Clean Water Success Story

Los Angeles Sanitation and Environment

One of the Oldest Systems in the Nation Still Sets the Standards Today

Location: Los Angeles, California | Population: 4 million

Achievements

tourism

$22 billion tourism economy supported

pollution

95% reduction in pollution

beach

Ranked one of the top 10 beach cities in the world by National Geographic

Introduction

Since its founding 60 years ago, Los Angeles Sanitation and Environment’s (LASAN) core mission has been the protection of public health and the environment. Evolving through the years, LASAN has garnered strong standing as a world-class environmental leader.

In the late 1800s, wastewater from Los Angeles traveled untreated into the ocean. Fred Eaton, considered by some to be the father of wastewater in Los Angeles, designed the first comprehensive sewer system for the City in 1887. To address the increasing population, the City purchased 200 acres of oceanfront property (the Hyperion site) in 1894 as part of a larger planned sewer system for the region. From 1894 to 1950, the City followed the national standard of discharging raw sewage into the Santa Monica Bay. While this practice protected public health in the thriving city, it was detrimental to its receiving waters. The City built and operated its first treatment facility in 1925, which used preliminary treatment processes until 1950.

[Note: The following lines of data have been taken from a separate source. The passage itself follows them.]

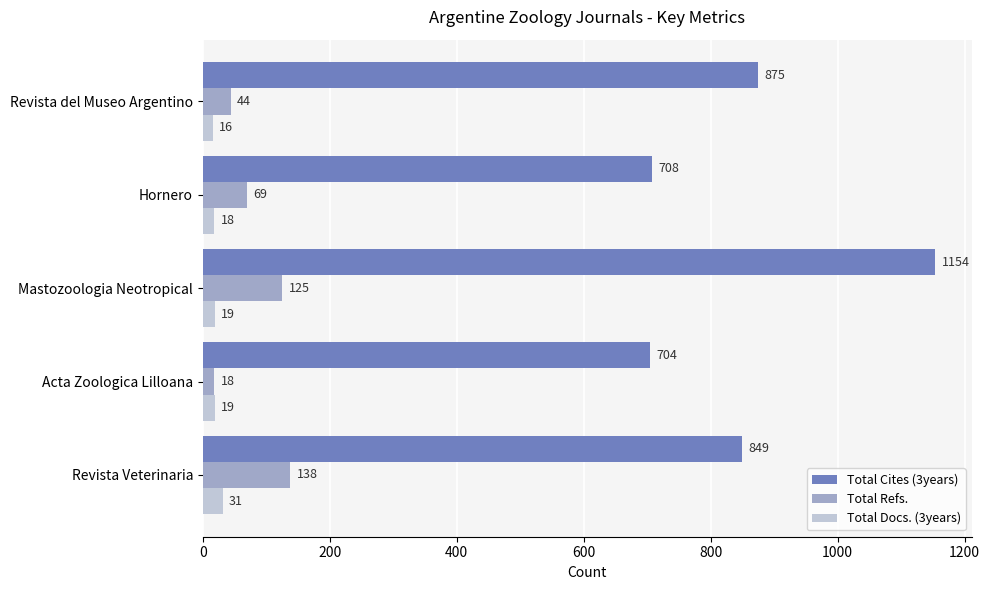

What are all the series names shown in the legend?

Total Cites (3years), Total Refs., Total Docs. (3years)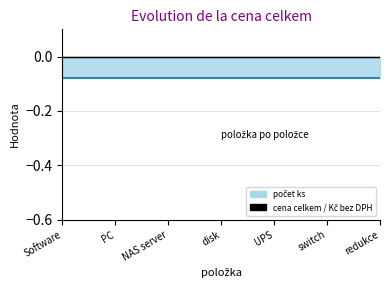

What is the approximate value of počet ks line at PC?

-0.1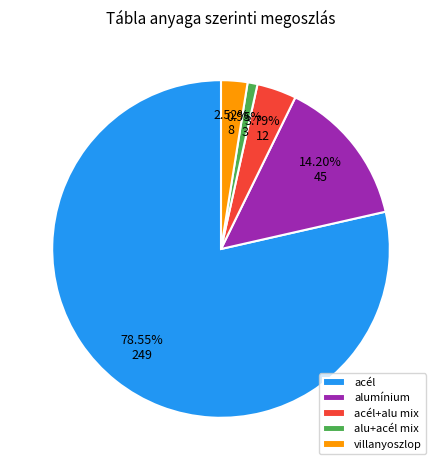

To the nearest percent, what percentage of the pie is villanyoszlop?

3%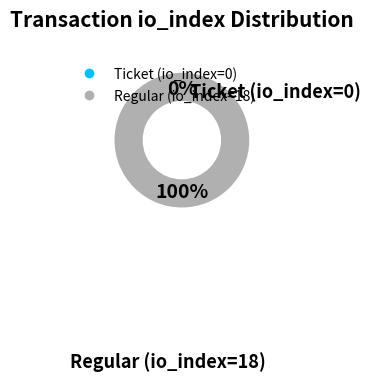

What is the change in value from Ticket (io_index=0) to Regular (io_index=18)?

+18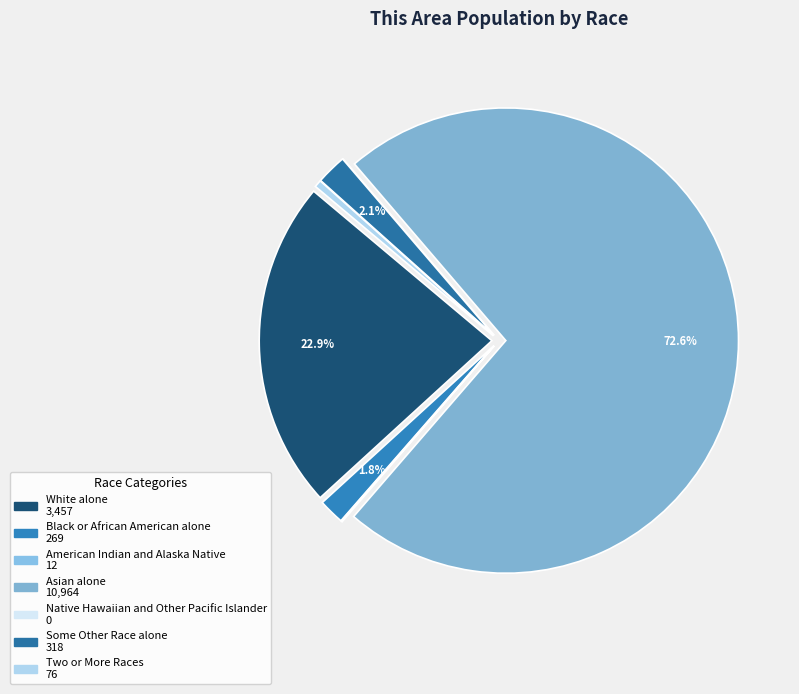

Which slice represents more than half of the pie?

Asian alone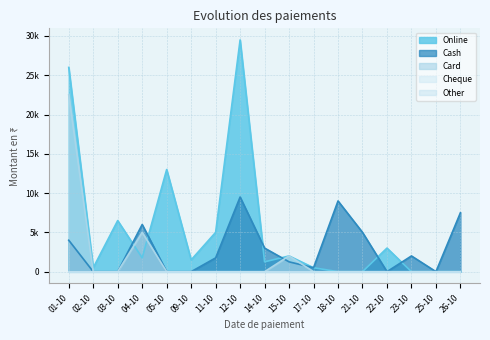

The value of Cash at 17-10-2024 is 500. True or false?

True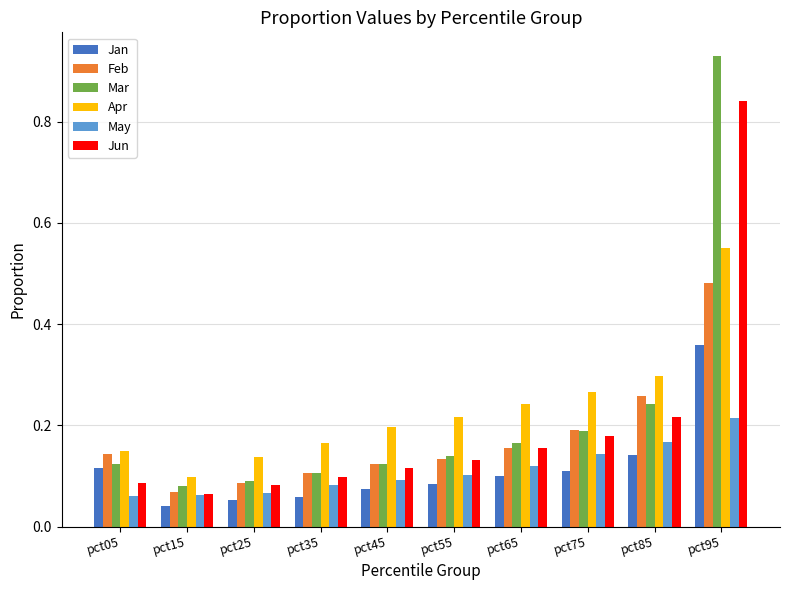

What is the sum of all May values?

1.1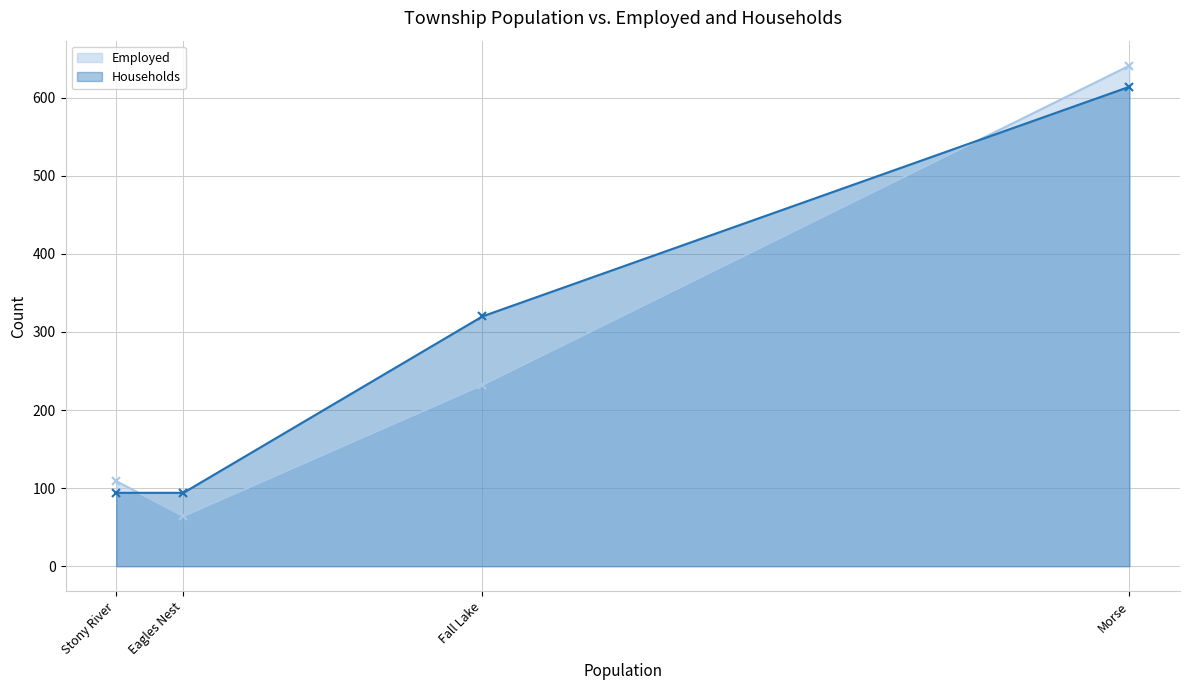

Reading right to left, what are all the values shown in this chart?

Employed: 641	232	64	109
Households: 614	320	94	94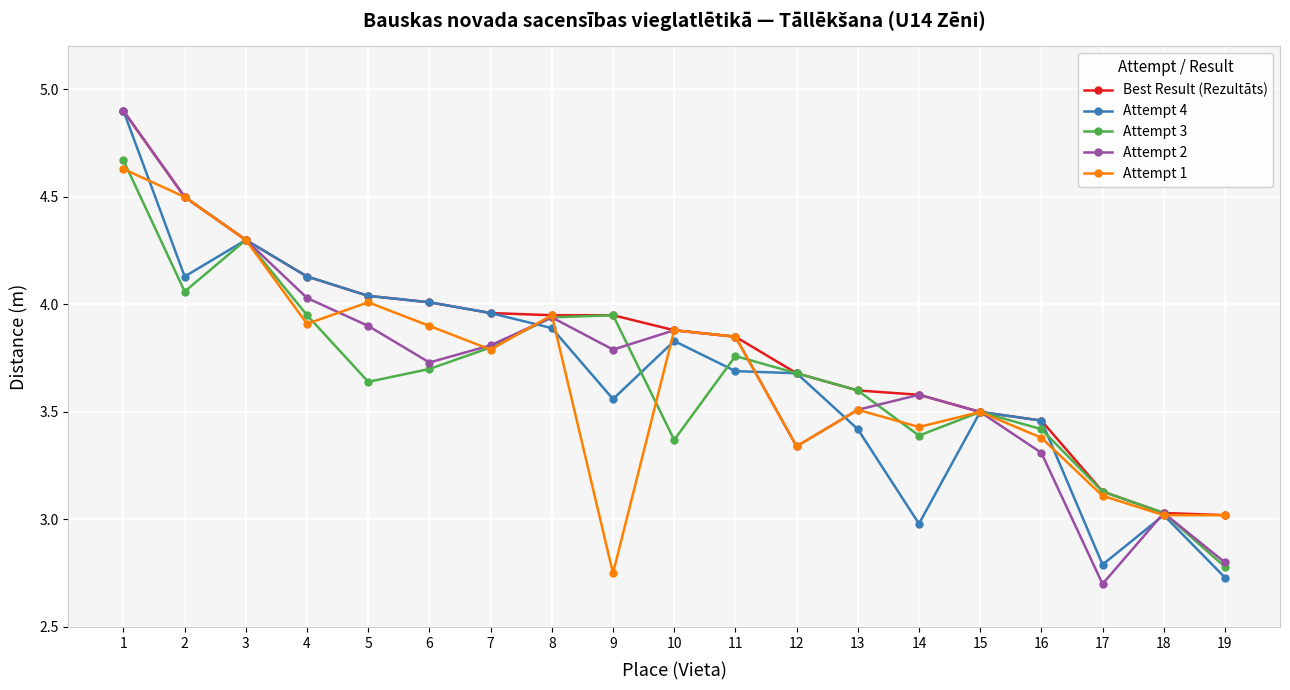

Does the chart display data point markers on the line(s)?

Yes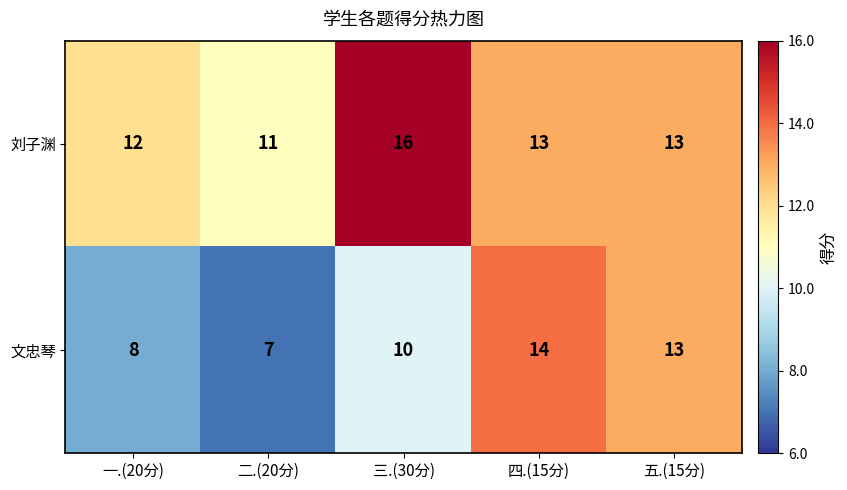

Reading left to right, extract all data points from this chart.

刘子渊: 12	11	16	13	13
文忠琴: 8	7	10	14	13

Hyperion was the first large secondary treatment plant on the West Coast, and one of the most modern facilities in the world.

Making Plans to Prevent Pollution

During World War II, several miles of beachfront property surrounding the Hyperion site were quarantined because of near-shore discharge of raw sewage. After the war, a secondary treatment plant at the site was planned, funded, and built. When the new Hyperion Treatment Plant opened in 1950, it included secondary treatment processes and biosolids processing to produce a heat-dried fertilizer. It was among the first in the world to capitalize on the energy value of biogas by operating anaerobic digesters, which have yielded a fuel gas by-product for about 70 years. At the time, Hyperion was the first large secondary treatment plant on the West Coast, and one of the most modern facilities in the world. But population growth and higher flows made it hard for LASAN to maintain treatment levels so, they were cut back, and by 1960 the plant was discharging water of mixed quality five miles into the ocean.

Since the system of biosolids-to-fertilizer was not working well, Hyperion stopped it and began discharging 25 million pounds of wastewater solids per month into the Santa Monica Bay. This began to take its toll on marine life. Samples of the ocean floor from discharge areas demonstrated that the only living creatures capable of sustaining life after 30 years of this practice were worms and a hardy species of clam. The City launched a $1.6 billion construction program to replace the sludge disposal with full secondary treatment in 1980. This program replaced nearly every 1950-vintage wastewater processing system at Hyperion while the plant continuously treated 350 MGD of wastewater and met all National Pollutant Discharge Elimination System (NPDES) permit requirements.

Today

The City has invested billions of dollars in new treatment technologies and has implemented the most stringent operating procedures in history. Having provided full secondary treatment since December 1998, the Hyperion plant is the largest of four water reclamation plants in Los Angeles, treating an average flow of 260 MGD of wastewater for four million people.

Environmental Progress

According to a report from the Southern California Coastal Water Research Project, “pollutants from wastewater treatment plants…have declined…over the last 40 years…because these “end-of-pipe” facilities were a primary target of the Clean Water Act…toxic substances from these sources have decreased more than 95%, despite a doubling in [the area’s] coastal population.”

LASAN has been a major contributor to that turnaround. The current system was completed in 1998, immediately resulting in a 95% reduction of wastewater solids flowing into the Bay, elimination of the Bay’s ecological dead-zone near the mouth of the outfall; vast improvements in the bottom-dwelling marine community, and increases in the number of indicator species.

Biosolids and Green Energy

Los Angeles is the largest municipal agency in the country that converts sludge into biosolids that can be used as fertilizer and soil amendments. LASAN’s bioenergy facility generates electricity and steam to meet the plant’s power and heating demands. The facility, which began operation in 2017, generates 20 MW of power, which is enough to power 30,000 homes daily. Recovering the methane gas from biosolids reduces greenhouse gas emissions by 95,000 tons/year—equivalent to taking 20,000 cars off the road.

Public Outreach

The Los Angeles Environmental Learning Center (ELC) at Hyperion, which opened in 2013 and is free to the public, educates stakeholders about sustainable water and solid resources management as a catalyst to change behavior. Information is shared about LASAN’s infrastructure, programs and people, and how they are improving the environment. The ELC is LEED certified and includes educational interactive exhibits, an indoor patio, an 87-seat auditorium, a learning laboratory, a conference room, a green roof, wetland and other sustainable features on two acres of land.